RECORDS:

+-------+

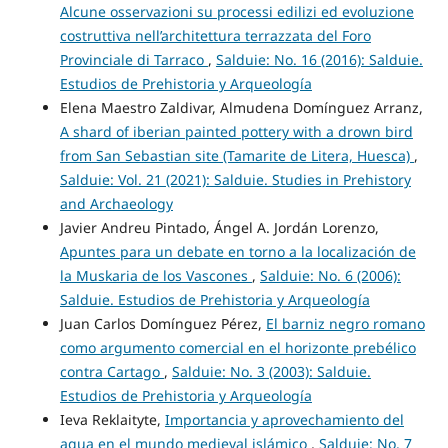
Alcune osservazioni su processi edilizi ed evoluzione
costruttiva nell’architettura terrazzata del Foro
Provinciale di Tarraco
,
Salduie: No. 16 (2016): Salduie.
Estudios de Prehistoria y Arqueología
Elena Maestro Zaldivar, Almudena Domínguez Arranz,
A shard of iberian painted pottery with a drown bird
from San Sebastian site (Tamarite de Litera, Huesca)
,
Salduie: Vol. 21 (2021): Salduie. Studies in Prehistory
and Archaeology
Javier Andreu Pintado, Ángel A. Jordán Lorenzo,
Apuntes para un debate en torno a la localización de
la Muskaria de los Vascones
,
Salduie: No. 6 (2006):
Salduie. Estudios de Prehistoria y Arqueología
Juan Carlos Domínguez Pérez,
El barniz negro romano
como argumento comercial en el horizonte prebélico
contra Cartago
,
Salduie: No. 3 (2003): Salduie.
Estudios de Prehistoria y Arqueología
Ieva Reklaityte,
Importancia y aprovechamiento del
agua en el mundo medieval islámico
,
Salduie: No. 7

+-------+

EXERCISE REQUIREMENTS:
Read the entries and select each line where the word "Salduie" is found.

WRITTEN SOLUTION:
Salduie: No. 16 (2016): Salduie.
Salduie: Vol. 21 (2021): Salduie. Studies in Prehistory
Salduie: No. 6 (2006):
Salduie. Estudios de Prehistoria y Arqueología
Salduie: No. 3 (2003): Salduie.
Salduie: No. 7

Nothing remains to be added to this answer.